For years, data quality lived in IT. It was a cleanup task, something handed to an analyst when the numbers “looked off.” Nobody called a board meeting over duplicate records or inconsistent formatting.
That’s not true anymore.
Data quality has quietly moved from a technical chore to a strategic risk, and the reason is simple. AI made bad data expensive in ways it never used to be. Boards don’t care about data quality because they suddenly love spreadsheets. They care because bad data now moves fast, acts on its own, and shows up in places a human isn’t double checking anymore.
The Cost of Bad Data Just Changed Shape
A messy customer database used to mean a few awkward reports and an annoyed analyst. Now that same data trains models, powers automated decisions, and feeds systems operating at a scale nobody is manually verifying in real time.
Gartner has pegged the average cost of poor data quality at 12.9 million dollars a year for organizations. That number gets quoted constantly, but the more revealing shift is where the cost actually lands now.
It’s not analyst hours anymore. It’s a support chatbot quoting the wrong refund policy to a customer. It’s a demand forecasting model missing a spike because half the regional sales data was mislabeled. It’s a fraud detection system trained on incomplete records, letting things slip through that a human reviewer would have caught in seconds.
None of that stays contained in a dashboard. It shows up in customer complaints, missed targets, and eventually, earnings calls.
Three Forces Pushed This Into the Boardroom
AI adoption raised the stakes on every dataset touching a model
A rule based system with bad data fails in predictable, visible ways. Something breaks, someone notices, it gets fixed. An AI system with bad data fails differently. It stays confident. It produces answers that look reasonable right up until someone checks the underlying logic and realizes the model learned the wrong pattern from flawed inputs. That failure mode is harder to catch and far more expensive once it’s caught.
Regulation caught up to the technology
Data governance requirements tied to AI use, particularly around explainability and accountability, mean companies increasingly have to prove their data was accurate and traceable. Claiming it was accurate isn’t enough anymore. That’s a legal and compliance conversation, and legal and compliance conversations reach the board by default.
Competitors started winning because of it
This is the part that gets underrated. Companies with clean, well governed data are shipping AI features faster, not because they have better engineers, but because they aren’t stuck mid launch fixing a pipeline that was broken from the start. Speed to market became a data quality story. That’s exactly the kind of thing that gets a CEO’s attention.

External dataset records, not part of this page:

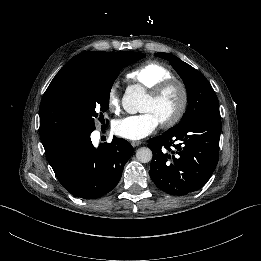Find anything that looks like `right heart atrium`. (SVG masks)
I'll list each match as a JSON object with an SVG mask.
<instances>
[{
  "label": "right heart atrium",
  "mask_w": 261,
  "mask_h": 261,
  "mask_svg": "<svg viewBox=\"0 0 261 261\" xmlns=\"http://www.w3.org/2000/svg\"><path fill=\"white\" fill-rule=\"evenodd\" d=\"M121 106L120 97L117 93V89L115 86L110 88L107 94V107L115 112H118Z\"/></svg>",
  "instance_id": "1"
}]
</instances>
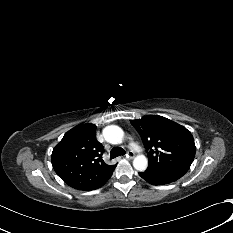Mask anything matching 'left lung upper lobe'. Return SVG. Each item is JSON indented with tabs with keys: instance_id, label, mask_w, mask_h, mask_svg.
<instances>
[{
	"instance_id": "1",
	"label": "left lung upper lobe",
	"mask_w": 233,
	"mask_h": 233,
	"mask_svg": "<svg viewBox=\"0 0 233 233\" xmlns=\"http://www.w3.org/2000/svg\"><path fill=\"white\" fill-rule=\"evenodd\" d=\"M131 124L147 150V170L172 182L189 170L195 157V143L184 126L158 115L131 120Z\"/></svg>"
}]
</instances>
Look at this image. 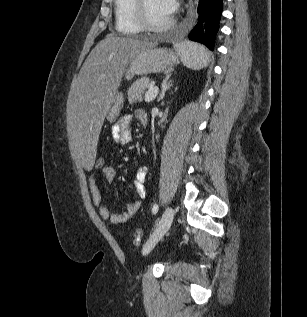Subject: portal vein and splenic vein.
Here are the masks:
<instances>
[{
  "instance_id": "obj_1",
  "label": "portal vein and splenic vein",
  "mask_w": 307,
  "mask_h": 317,
  "mask_svg": "<svg viewBox=\"0 0 307 317\" xmlns=\"http://www.w3.org/2000/svg\"><path fill=\"white\" fill-rule=\"evenodd\" d=\"M157 94H158V87L155 86L154 84H151L148 88V91L145 93L144 99L146 102H150L153 99H155Z\"/></svg>"
}]
</instances>
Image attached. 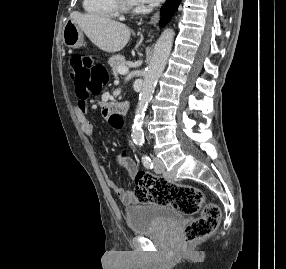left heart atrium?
<instances>
[{"label":"left heart atrium","mask_w":286,"mask_h":269,"mask_svg":"<svg viewBox=\"0 0 286 269\" xmlns=\"http://www.w3.org/2000/svg\"><path fill=\"white\" fill-rule=\"evenodd\" d=\"M134 1L147 5H157L162 0H134Z\"/></svg>","instance_id":"left-heart-atrium-1"}]
</instances>
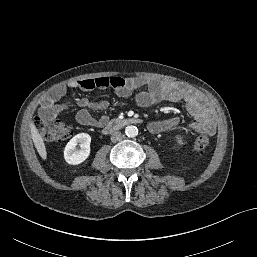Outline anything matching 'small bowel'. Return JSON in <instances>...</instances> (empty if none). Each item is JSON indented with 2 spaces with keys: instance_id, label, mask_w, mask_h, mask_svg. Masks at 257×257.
Returning <instances> with one entry per match:
<instances>
[{
  "instance_id": "1",
  "label": "small bowel",
  "mask_w": 257,
  "mask_h": 257,
  "mask_svg": "<svg viewBox=\"0 0 257 257\" xmlns=\"http://www.w3.org/2000/svg\"><path fill=\"white\" fill-rule=\"evenodd\" d=\"M95 88L106 89L113 88L117 95L124 101L131 99L134 91H137L134 102L139 107H149L153 104L168 101L180 102L186 104L188 113L194 118L195 122L190 125L194 132H207L210 135L215 131V124L211 112L204 99L195 91L186 86L168 81H157L143 77L123 78L119 76L98 77L83 79L78 81H69L66 84L57 86L50 95L43 99L41 112L48 114H57L64 106L57 105L55 102L63 96L68 89H81L90 91ZM80 110L76 113V121L84 126L100 127L107 121L106 116L95 118L91 112H100L106 109L108 103L105 100L90 101L85 97L77 100ZM179 123L178 117H172L164 120L153 121L148 129L153 134H159L169 131Z\"/></svg>"
}]
</instances>
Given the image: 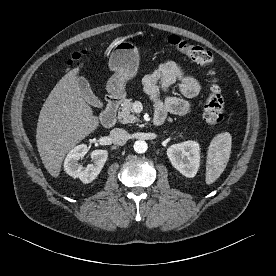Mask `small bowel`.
Returning <instances> with one entry per match:
<instances>
[{
	"mask_svg": "<svg viewBox=\"0 0 276 276\" xmlns=\"http://www.w3.org/2000/svg\"><path fill=\"white\" fill-rule=\"evenodd\" d=\"M177 84L186 97H195L200 92L199 81L186 74L182 68L173 61L164 62L151 70L143 78L145 92L153 101L155 112L166 116L168 113L183 116L190 110L189 103L180 97L169 96L164 100L160 98V91Z\"/></svg>",
	"mask_w": 276,
	"mask_h": 276,
	"instance_id": "c3829d8e",
	"label": "small bowel"
}]
</instances>
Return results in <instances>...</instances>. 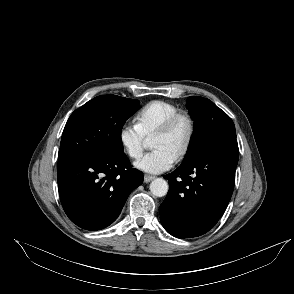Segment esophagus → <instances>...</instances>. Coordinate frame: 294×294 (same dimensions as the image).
<instances>
[{
  "instance_id": "1",
  "label": "esophagus",
  "mask_w": 294,
  "mask_h": 294,
  "mask_svg": "<svg viewBox=\"0 0 294 294\" xmlns=\"http://www.w3.org/2000/svg\"><path fill=\"white\" fill-rule=\"evenodd\" d=\"M153 179H155V176H151V175H148V174L144 175V182L145 183H148V182L152 181Z\"/></svg>"
}]
</instances>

What “Good Data” Even Means Has Expanded
Data quality used to be about two things: is it accurate, and is it complete. That definition doesn’t hold anymore.
Boards are now asking about data lineage, meaning whether anyone can actually trace where a piece of data came from and what happened to it along the way. They’re asking about consistency across systems, since most companies run data through five or six different tools before it reaches a model, and each handoff is a place for quality to quietly degrade. They’re asking whether data stays trustworthy under that kind of movement, not just at the moment it was collected.
That’s a much bigger, much harder question than “are the numbers right.”
The Companies Getting This Right Aren’t Doing One Big Cleanup
There’s a pattern worth noticing. The organizations handling data quality well right now didn’t run a single massive cleanup project and call it solved. That approach doesn’t survive contact with how fast data actually changes.
Instead, they’re treating data quality as infrastructure. Something monitored continuously. Something owned jointly across data, engineering, and business teams instead of sitting entirely with IT. And critically, something tied directly to the specific AI initiatives leadership already cares about, not treated as a separate hygiene project running in parallel.
That framing matters. “We’re improving data quality” doesn’t get board attention. “We’re fixing the data quality issue that’s slowing down our AI rollout” does.
The Real Question Isn’t About Data
Strip away the terminology and the boardroom conversation isn’t really about data quality at all. It’s about trust. Specifically, whether the business can trust the decisions it’s about to hand off to a system running faster and more autonomously than anything that came before it.
That’s a much harder question to wave off with a quarterly cleanup sprint. And it’s exactly why data quality stopped being IT’s problem and became everyone’s problem, starting at the top.